Tanto spazio è stato concesso ai problemi locali, a cominciare dal nuovo censimento dei Sigilli di Campagna Amica, i prodotti salvati dall’estinzione grazie all’impegno degli agricoltori italiani, con un focus speciale sui danni causati dal granchio blu, il killer dei mari che sta devastando le produzioni ittiche sulle coste italiane, con la situazione più grave proprio in Veneto.

Proseguendo sul territorio si è data enfasi alla solidarietà con l’iniziativa della spesa sospesa.

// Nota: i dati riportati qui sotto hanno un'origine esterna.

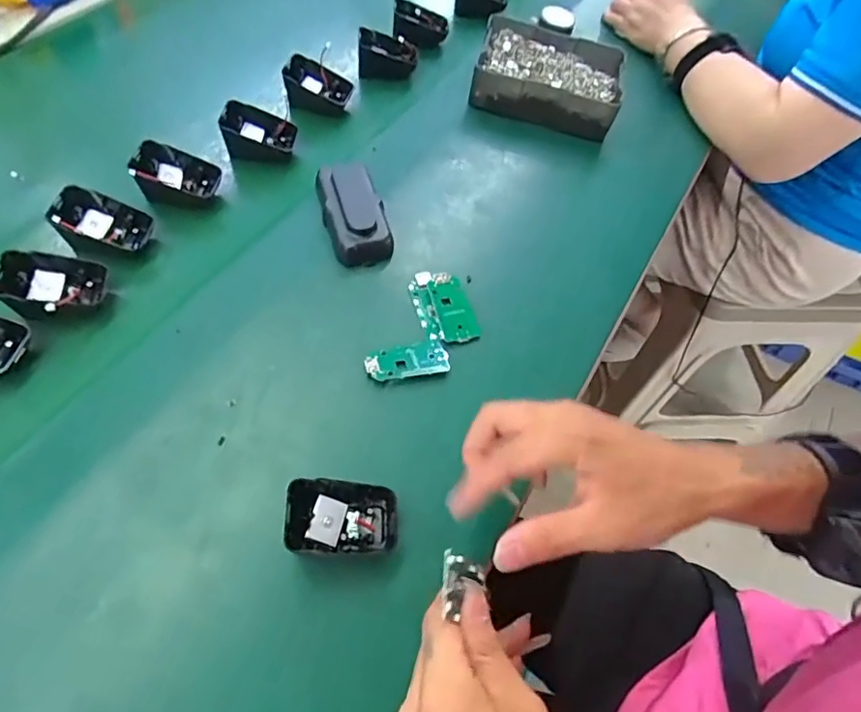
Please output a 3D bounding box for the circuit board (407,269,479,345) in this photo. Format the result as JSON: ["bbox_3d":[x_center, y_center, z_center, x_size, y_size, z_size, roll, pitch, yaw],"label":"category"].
[{"bbox_3d":[0.011,-0.041,0.448,0.043,0.010,0.066,-15,60,-14],"label":"circuit board"}]

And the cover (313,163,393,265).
[{"bbox_3d":[-0.067,-0.126,0.478,0.051,0.031,0.100,-11,59,-11],"label":"cover"}]

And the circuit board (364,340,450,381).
[{"bbox_3d":[-0.018,0.003,0.420,0.063,0.005,0.033,-7,48,-16],"label":"circuit board"}]

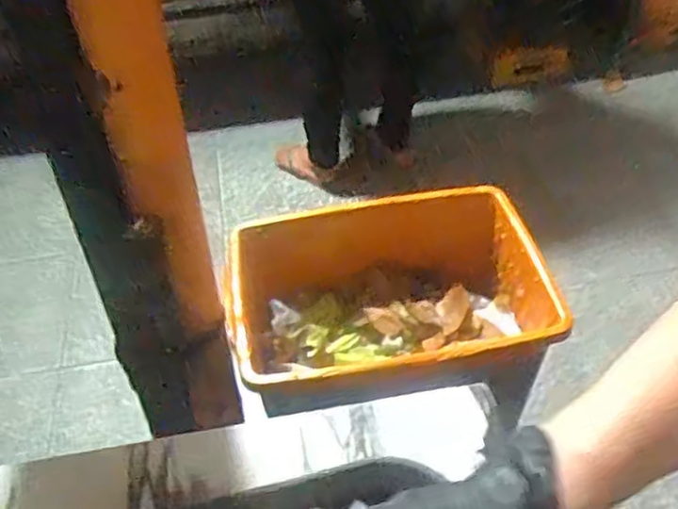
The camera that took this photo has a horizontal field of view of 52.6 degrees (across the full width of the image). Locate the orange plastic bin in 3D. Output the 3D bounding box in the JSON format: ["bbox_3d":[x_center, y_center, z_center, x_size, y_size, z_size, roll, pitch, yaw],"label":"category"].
[{"bbox_3d":[0.068,0.083,1.028,0.430,0.180,0.310,-8,43,-6],"label":"orange plastic bin"}]

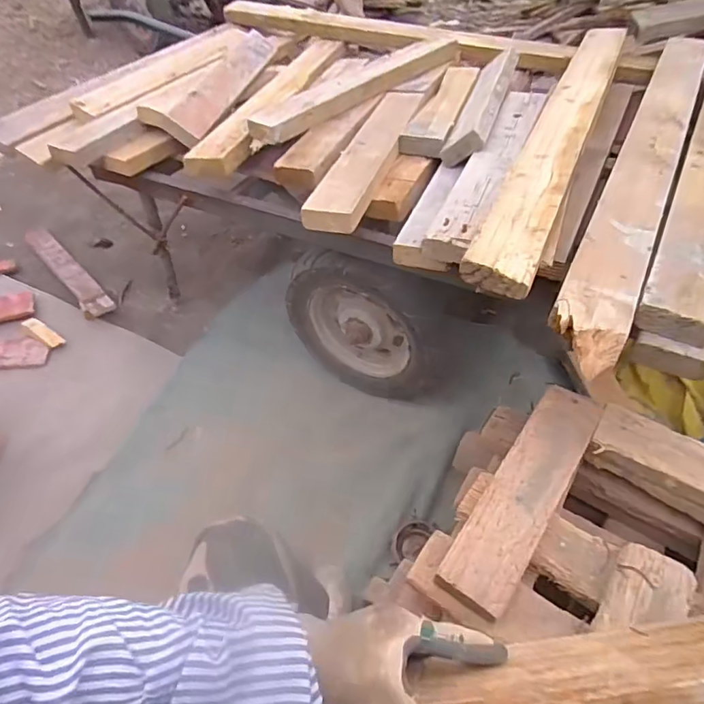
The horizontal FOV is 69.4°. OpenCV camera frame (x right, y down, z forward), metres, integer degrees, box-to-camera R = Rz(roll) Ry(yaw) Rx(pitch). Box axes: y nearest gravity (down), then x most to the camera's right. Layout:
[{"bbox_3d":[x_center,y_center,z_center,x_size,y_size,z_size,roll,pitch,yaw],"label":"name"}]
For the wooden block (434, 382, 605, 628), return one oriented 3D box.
[{"bbox_3d":[0.244,0.185,0.701,0.089,0.031,0.352,28,56,23],"label":"wooden block"}]

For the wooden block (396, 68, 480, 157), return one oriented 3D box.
[{"bbox_3d":[0.207,-0.540,1.109,0.088,0.031,0.410,16,52,15],"label":"wooden block"}]

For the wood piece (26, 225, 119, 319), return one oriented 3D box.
[{"bbox_3d":[-0.891,-0.264,1.574,0.084,0.060,0.532,-36,58,-25],"label":"wood piece"}]

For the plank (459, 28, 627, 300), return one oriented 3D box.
[{"bbox_3d":[0.386,-0.409,0.916,0.095,0.049,0.944,20,53,17],"label":"plank"}]

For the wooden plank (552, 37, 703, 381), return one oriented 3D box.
[{"bbox_3d":[0.505,-0.334,0.867,0.094,0.053,0.989,22,54,19],"label":"wooden plank"}]

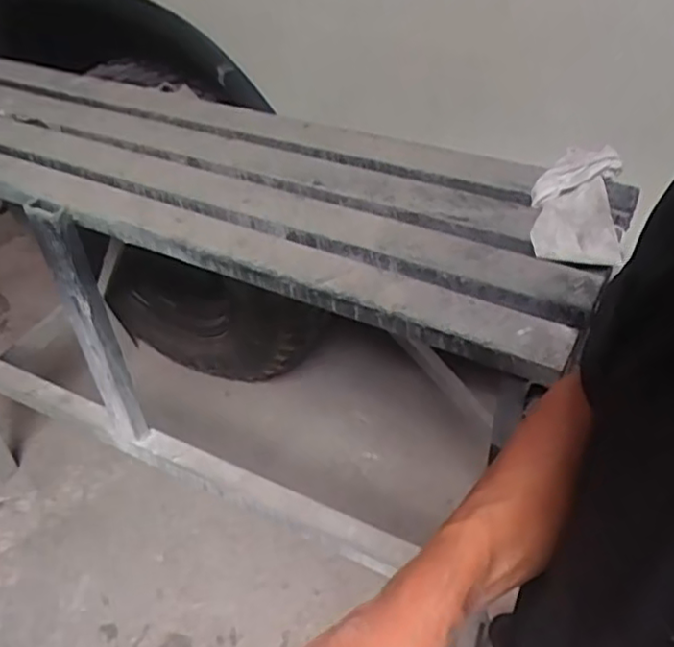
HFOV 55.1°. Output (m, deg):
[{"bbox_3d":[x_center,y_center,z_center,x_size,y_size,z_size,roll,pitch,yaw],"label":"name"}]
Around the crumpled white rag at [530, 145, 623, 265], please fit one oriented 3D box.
[{"bbox_3d":[0.243,-0.126,0.654,0.081,0.040,0.147,6,46,13],"label":"crumpled white rag"}]

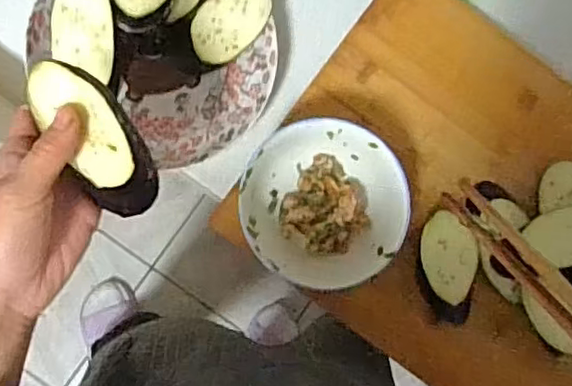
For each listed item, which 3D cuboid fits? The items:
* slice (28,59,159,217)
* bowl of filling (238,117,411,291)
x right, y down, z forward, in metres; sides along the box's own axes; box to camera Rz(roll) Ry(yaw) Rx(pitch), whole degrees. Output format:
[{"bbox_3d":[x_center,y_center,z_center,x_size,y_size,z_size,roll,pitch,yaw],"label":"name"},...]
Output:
[{"bbox_3d":[-0.111,-0.031,0.376,0.040,0.018,0.105,-31,116,-7],"label":"slice"},{"bbox_3d":[0.027,0.009,0.496,0.120,0.060,0.124,0,85,-5],"label":"bowl of filling"}]

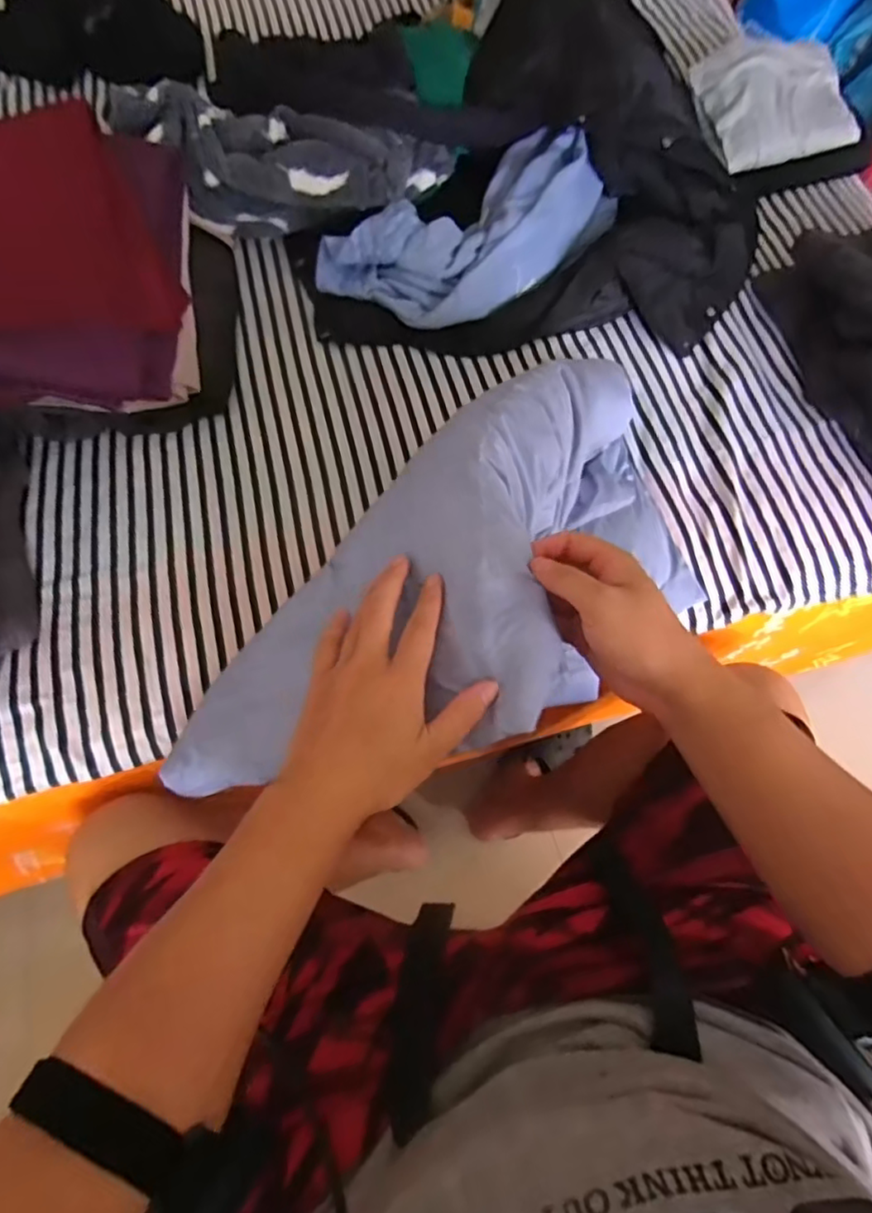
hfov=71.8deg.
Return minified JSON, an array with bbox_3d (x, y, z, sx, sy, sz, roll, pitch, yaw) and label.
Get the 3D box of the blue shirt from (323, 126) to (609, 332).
[{"bbox_3d":[0.055,-0.463,0.769,0.382,0.096,0.182,-28,71,-13],"label":"blue shirt"}]

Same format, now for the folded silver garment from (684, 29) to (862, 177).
[{"bbox_3d":[0.478,-0.712,0.842,0.206,0.076,0.170,-14,69,-8],"label":"folded silver garment"}]

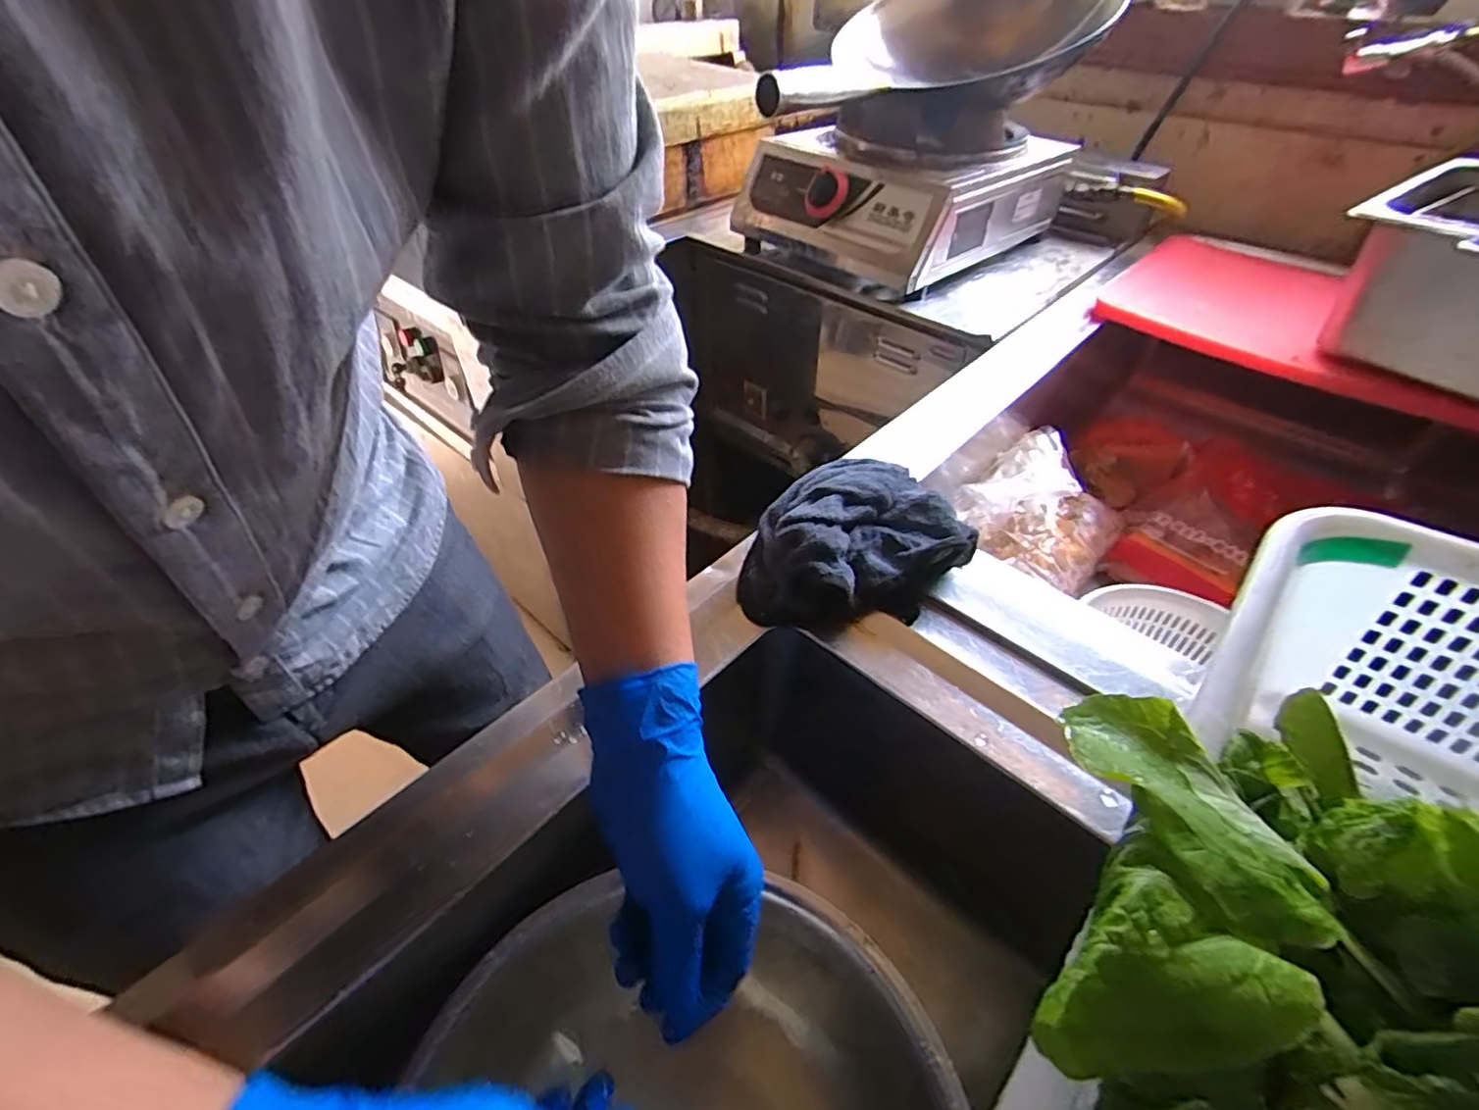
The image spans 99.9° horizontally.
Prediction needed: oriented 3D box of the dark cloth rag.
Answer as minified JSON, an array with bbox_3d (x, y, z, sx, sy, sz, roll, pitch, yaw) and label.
[{"bbox_3d":[0.077,-0.009,0.444,0.162,0.050,0.130,-27,51,-26],"label":"dark cloth rag"}]

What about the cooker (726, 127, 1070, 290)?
[{"bbox_3d":[0.250,-0.511,0.852,0.413,0.134,0.313,-32,53,-29],"label":"cooker"}]

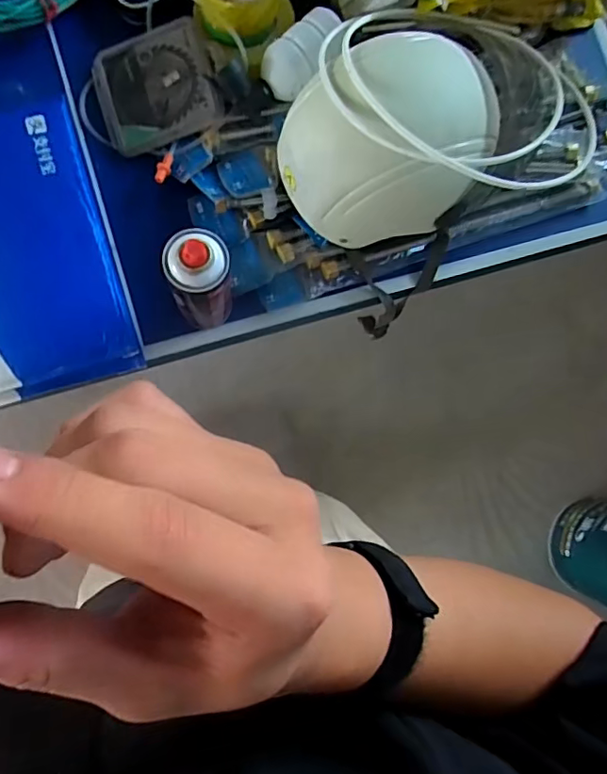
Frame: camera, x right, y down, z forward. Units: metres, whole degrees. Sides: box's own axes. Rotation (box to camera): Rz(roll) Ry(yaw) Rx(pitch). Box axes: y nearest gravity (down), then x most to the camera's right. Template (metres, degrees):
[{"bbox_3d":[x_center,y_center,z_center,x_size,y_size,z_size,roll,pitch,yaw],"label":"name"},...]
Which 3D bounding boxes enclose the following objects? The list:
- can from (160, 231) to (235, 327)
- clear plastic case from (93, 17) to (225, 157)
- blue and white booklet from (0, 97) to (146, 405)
[{"bbox_3d":[-0.110,-0.113,0.575,0.060,0.187,0.065,1,84,-7],"label":"can"},{"bbox_3d":[-0.182,-0.373,0.659,0.142,0.019,0.141,-20,85,5],"label":"clear plastic case"},{"bbox_3d":[-0.344,-0.157,0.628,0.227,0.018,0.334,-16,86,-8],"label":"blue and white booklet"}]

La Fondazione Campagna Amica ha infatti donato una tonnellata e mezza di prodotti tipici di alta qualità raccolti nel mercato del villaggio. I pacchi verranno distribuiti alle famiglie in difficoltà attraverso la parrocchia di S.Elena e diverse associazioni territoriali, con il Patriarca di Venezia, Monsignor Francesco Moraglia, a officiare la celebrazione della domenica. Come sottolineato dalle autorità nessuno è stato escluso. In tantissimi, infatti, hanno seguito le lezioni di economia domestica e i rimedi antichi per donne moderne promosse dalle imprenditrici agricole della Coldiretti e alle iniziative dei Coldiretti senior.

A Venezia la manifestazione si è svolta in modo assolutamente regolare, con i massimi livelli di sicurezza nonostante la straordinaria partecipazione di pubblico, grazie alle forze dell’ordine e a sistemi di controllo all’avanguardia, messo a loro disposizione da Coldiretti, con droni e sistemi di video sorveglianza ad alta risoluzione.

Tutto esaurito anche nella zona dedicata alle eccellenze a tavola del made in Italy con menu fisso a 8 euro e una oleoteca ed enoteca con degustazioni disponibili e una scuola di cucina brandizzata campagna amica dove i Cuochi Contadini e l’evento “Giudici per un giorno” con il pubblico che ha votato i piatti della tradizione.